Sample

Description

Returns a non-deterministic sample from the results of the previous stage.

There are two supported modes:

  • documents: pick n documents randomly.
  • percent: pick n percent of documents randomly.

Examples

Web

let results;

// Get a sample of 100 documents in a database
results = await execute(db.pipeline()
  .database()
  .sample(100)
);

// Randomly shuffle a list of 3 documents
results = await execute(db.pipeline()
  .documents([
    doc(db, "cities", "SF"),
    doc(db, "cities", "NY"),
    doc(db, "cities", "DC"),
  ])
  .sample(3)
);
Swift
var results: Pipeline.Snapshot

// Get a sample of 100 documents in a database
results = try await db.pipeline()
  .database()
  .sample(count: 100)
  .execute()

// Randomly shuffle a list of 3 documents
results = try await db.pipeline()
  .documents([
    db.collection("cities").document("SF"),
    db.collection("cities").document("NY"),
    db.collection("cities").document("DC"),
  ])
  .sample(count: 3)
  .execute()

Kotlin

var results: Task<Pipeline.Snapshot>

// Get a sample of 100 documents in a database
results = db.pipeline()
    .database()
    .sample(100)
    .execute()

// Randomly shuffle a list of 3 documents
results = db.pipeline()
    .documents(
        db.collection("cities").document("SF"),
        db.collection("cities").document("NY"),
        db.collection("cities").document("DC")
    )
    .sample(3)
    .execute()

Java

Task<Pipeline.Snapshot> results;

// Get a sample of 100 documents in a database
results = db.pipeline()
    .database()
    .sample(100)
    .execute();

// Randomly shuffle a list of 3 documents
results = db.pipeline()
    .documents(
        db.collection("cities").document("SF"),
        db.collection("cities").document("NY"),
        db.collection("cities").document("DC")
    )
    .sample(3)
    .execute();
Python
# Get a sample of 100 documents in a database
results = client.pipeline().database().sample(100).execute()
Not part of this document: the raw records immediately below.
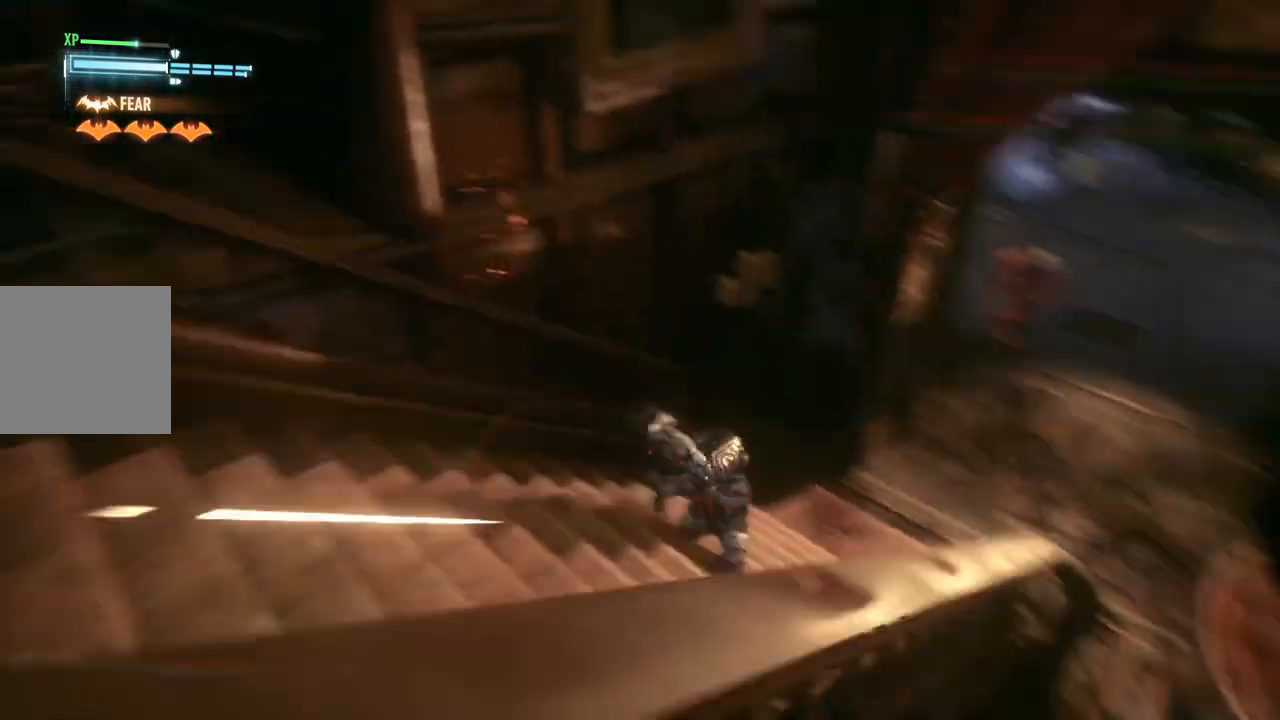
{"buttons": ["Y"], "left_stick": "up-right", "right_stick": "center", "events": [[17, "Y", "down"], [117, "left_stick", "up-right"], [133, "Y", "up"], [250, "Y", "down"], [350, "Y", "up"], [433, "Y", "down"]]}
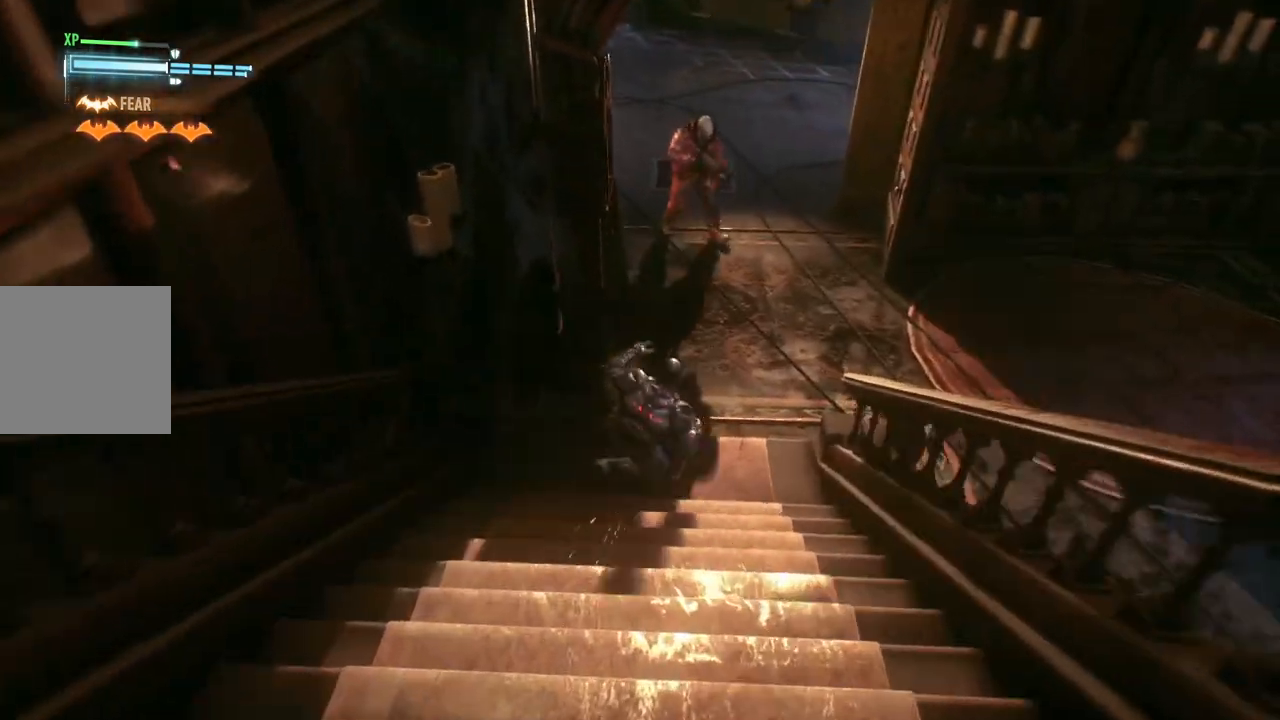
{"buttons": [], "left_stick": "up-right", "right_stick": "center", "events": [[50, "Y", "up"], [183, "Y", "down"], [283, "Y", "up"]]}
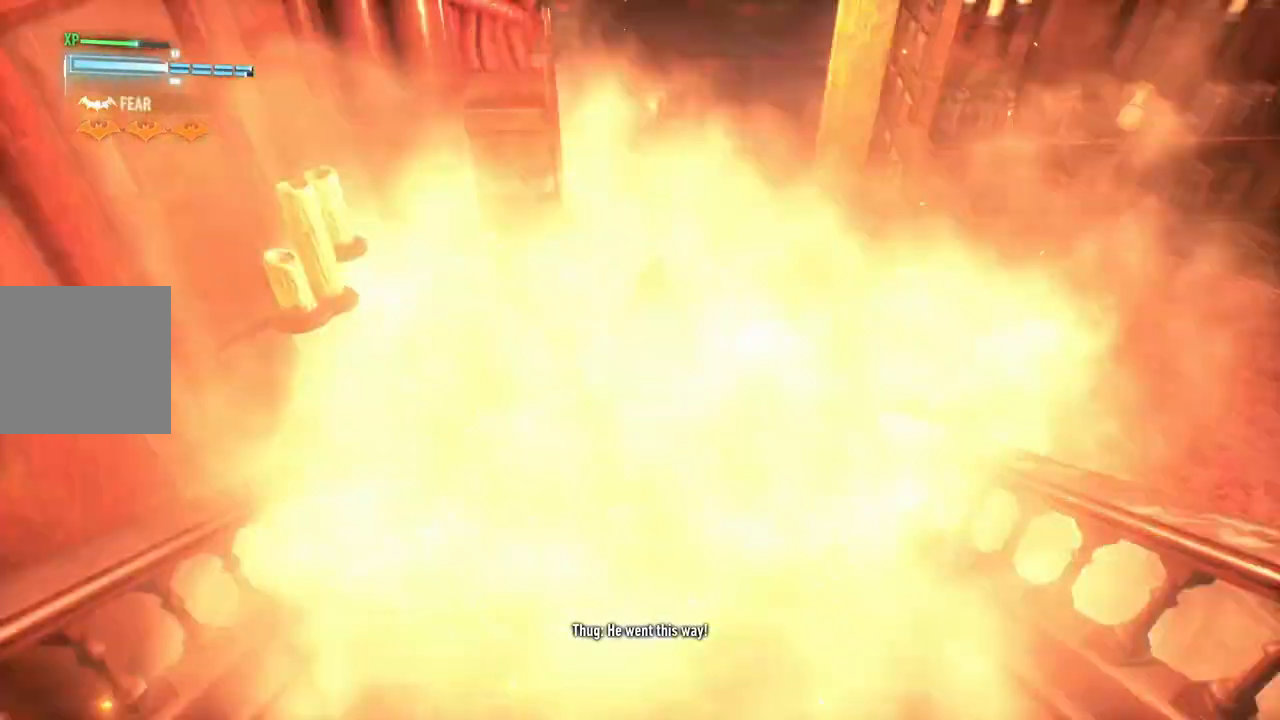
{"buttons": ["X"], "left_stick": "up", "right_stick": "center", "events": [[200, "left_stick", "up"], [283, "X", "down"], [417, "X", "up"], [500, "X", "down"]]}
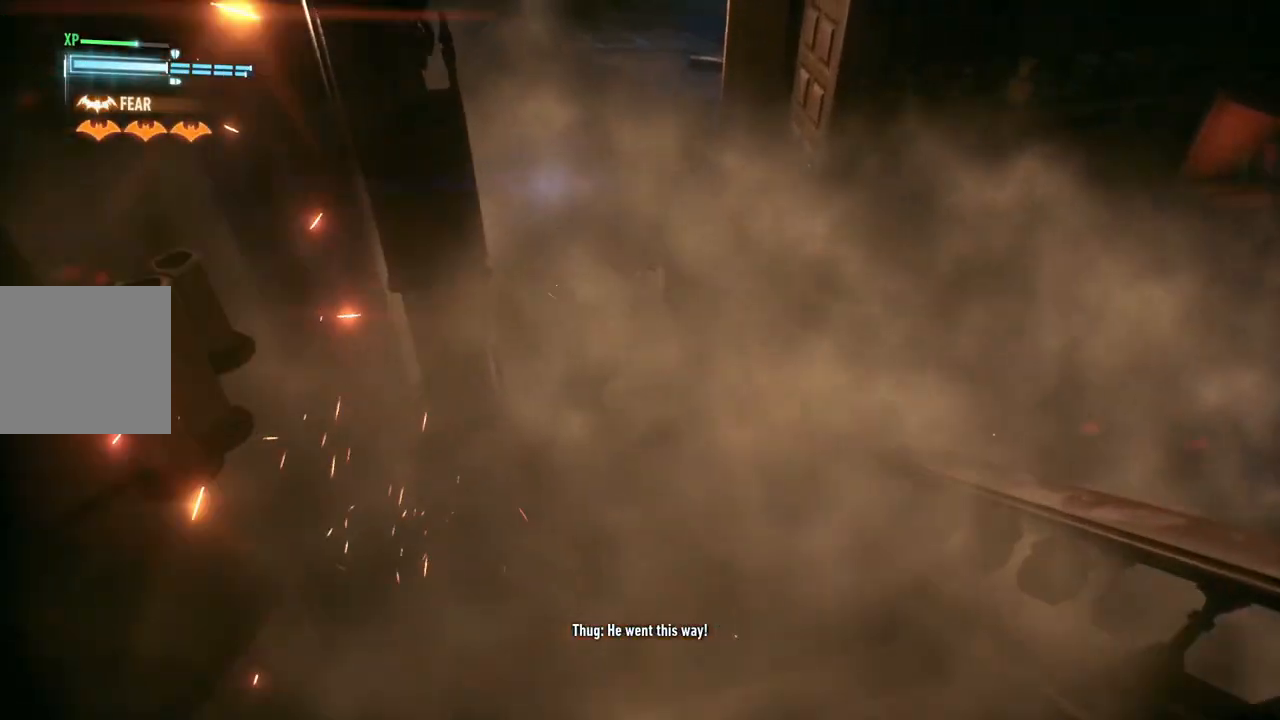
{"buttons": ["X"], "left_stick": "up-left", "right_stick": "center", "events": [[117, "X", "up"], [133, "left_stick", "up-left"], [250, "X", "down"], [333, "X", "up"], [500, "X", "down"]]}
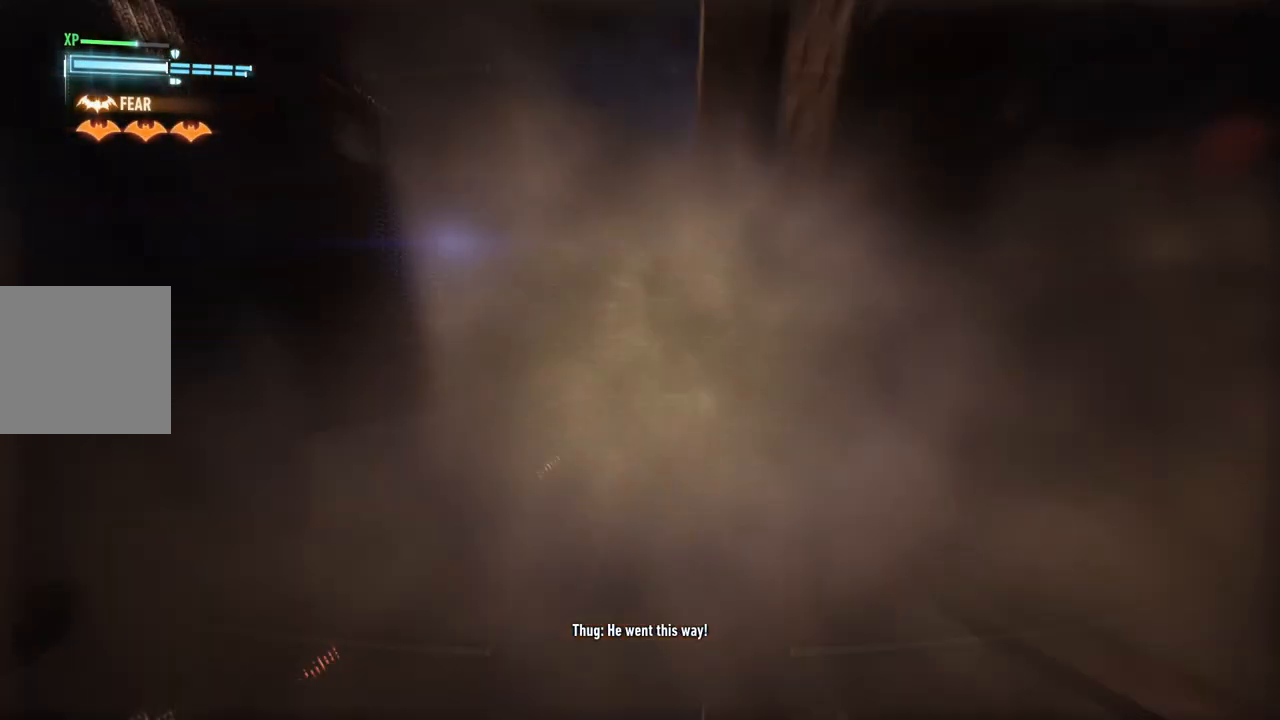
{"buttons": ["X"], "left_stick": "up", "right_stick": "center", "events": [[83, "X", "up"], [183, "X", "down"], [300, "X", "up"], [367, "left_stick", "up"], [400, "X", "down"]]}
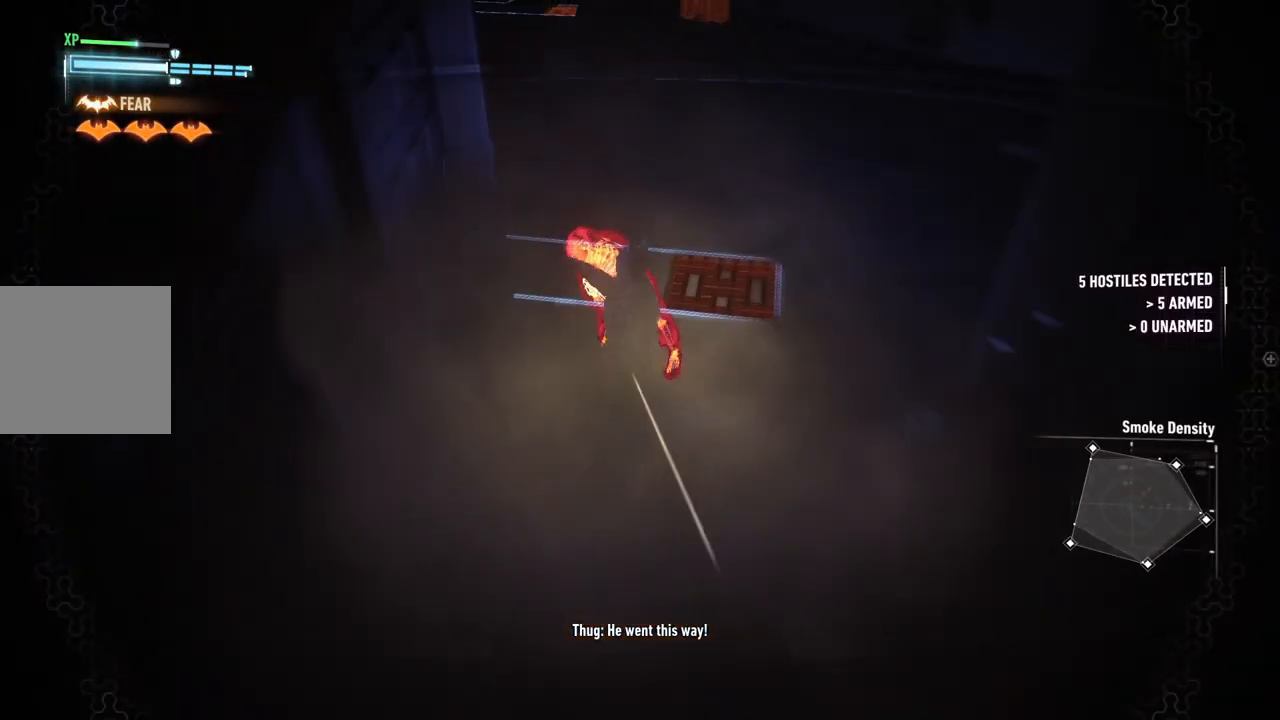
{"buttons": ["X"], "left_stick": "up", "right_stick": "center", "events": [[17, "X", "up"], [100, "X", "down"], [217, "X", "up"], [300, "X", "down"], [400, "X", "up"], [500, "X", "down"]]}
# Randomly shuffle a list of 3 documents
results = (
    client.pipeline()
    .documents(
        client.collection("cities").document("SF"),
        client.collection("cities").document("NY"),
        client.collection("cities").document("DC"),
    )
    .sample(3)
    .execute()
)
Java
// Get a sample of 100 documents in a database
Pipeline.Snapshot results1 = firestore.pipeline().database().sample(100).execute().get();

// Randomly shuffle a list of 3 documents
Pipeline.Snapshot results2 =
    firestore
        .pipeline()
        .documents(
            firestore.collection("cities").document("SF"),
            firestore.collection("cities").document("NY"),
            firestore.collection("cities").document("DC"))
        .sample(3)
        .execute()
        .get();

Modes

Documents Mode

The documents mode picks up to n documents randomly from its input, where each document (along with the order of documents) is equally as likely to be chosen. To achieve this, Cloud Firestore needs to still scan and process all documents so this can still end up being an expensive operation.

For example, for the following collection:

Node.js

await db.collection("cities").doc("SF").set({name: "San Francsico", state: "California"});
await db.collection("cities").doc("NYC").set({name: "New York City", state: "New York"});
await db.collection("cities").doc("CHI").set({name: "Chicago", state: "Illinois"});

The sample stage in document mode can be used to retrieve a non-deterministic subset of results from this collection.

Node.js

const sampled = await db.pipeline()
    .collection("/cities")
    .sample(1)
    .execute();

In this example, only 1 document at random would be returned at random.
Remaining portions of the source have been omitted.